An EU-funded urban heritage project in Kars, with a budget of approximately €5.5 million, has focused on restoring historical identity and strengthening tourism infrastructure. Official project targets speak of raising annual visitor numbers from 200,000 to as many as one million — an ambitious goal, but one that reflects the scale of expectations attached to the city’s potential role.

The Core Political Constraint: The Armenia–Azerbaijan Conflict

Despite these incentives, the reopening of the Turkey–Armenia border remains inseparable from the unresolved Armenia–Azerbaijan conflict.

Three political risks stand out:

First, reversibility.

Any escalation between Yerevan and Baku could result in a rapid re-closure. From an economic perspective, this unpredictability — more than closure itself — is what deters long-term investment and tourism planning.

Second, Azerbaijani sensitivities.

Baku closely monitors whether normalization with Armenia appears unconditional. Even limited humanitarian openings have triggered political reactions, underscoring how symbolically charged the border issue remains.

Third, domestic politicization.

In Turkey, Armenia, and Azerbaijan alike, memory, identity, and nationalism remain powerful mobilizing forces. This makes governments cautious, often favoring symbolic or tightly circumscribed steps over structurally transformative ones.

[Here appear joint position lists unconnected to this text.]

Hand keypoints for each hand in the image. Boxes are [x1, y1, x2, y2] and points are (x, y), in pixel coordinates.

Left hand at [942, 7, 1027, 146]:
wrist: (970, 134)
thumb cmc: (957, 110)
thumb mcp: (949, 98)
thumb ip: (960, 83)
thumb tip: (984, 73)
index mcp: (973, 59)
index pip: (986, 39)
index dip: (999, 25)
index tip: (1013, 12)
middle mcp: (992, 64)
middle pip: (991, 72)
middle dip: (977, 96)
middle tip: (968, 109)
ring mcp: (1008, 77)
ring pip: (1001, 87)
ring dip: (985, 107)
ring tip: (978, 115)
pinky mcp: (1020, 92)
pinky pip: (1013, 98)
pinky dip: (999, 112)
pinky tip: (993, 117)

Why Culture and Tourism May Be the Most Viable Entry Point

Against this backdrop, culture and tourism are not decorative add-ons; they function as instruments of soft power with hard effects. Gradual increases in visitor flows, local spending, employment, and small-scale entrepreneurship create constituencies with a vested interest in stability. Over time, these interests can transform a political decision into a lived social reality.

This logic aligns with recent confidence-building steps. Turkey and Armenia have agreed to simplify visa procedures, allowing holders of diplomatic, special, and service passports to obtain free electronic visas as of January 1, 2026 — a modest but symbolically important measure that lowers barriers without forcing premature political conclusions.

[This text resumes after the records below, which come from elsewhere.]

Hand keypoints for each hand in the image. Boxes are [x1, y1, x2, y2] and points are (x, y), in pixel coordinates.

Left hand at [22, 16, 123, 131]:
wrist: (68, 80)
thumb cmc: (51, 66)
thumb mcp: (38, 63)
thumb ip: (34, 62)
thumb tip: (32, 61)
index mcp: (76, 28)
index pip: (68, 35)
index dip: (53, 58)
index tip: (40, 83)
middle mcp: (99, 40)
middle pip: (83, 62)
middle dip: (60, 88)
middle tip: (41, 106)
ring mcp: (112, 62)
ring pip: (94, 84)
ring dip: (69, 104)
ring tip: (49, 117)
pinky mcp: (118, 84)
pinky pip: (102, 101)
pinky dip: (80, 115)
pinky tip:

At the leadership level, Armenian Prime Minister Nikol Pashinyan’s visit to Turkey and his meeting with President Recep Tayyip Erdoğan in June 2025 marked a rare and highly symbolic moment in bilateral relations. Yet the visit also underscored the limits of symbolism: border normalization continues to move in parallel with, not independently from, broader South Caucasus peace arrangements.

Conclusion: Opening as a Long-Term Political Investment

The reopening of the Turkey–Armenia border is not a question of timing alone, but of design. A sudden, unprotected opening risks becoming reversible and politically destabilizing. A gradual, managed opening beginning with tourism, culture, and limited mobility offers a more sustainable path.

In a region shaped by unresolved conflicts, peace is unlikely to arrive through a single comprehensive agreement. It is more likely to emerge through accumulated interests, routine interactions, and economic interdependence that make closure the exception rather than the rule. In this sense, border opening is not merely a logistical act, but a calculated political investment in a more stable regional order.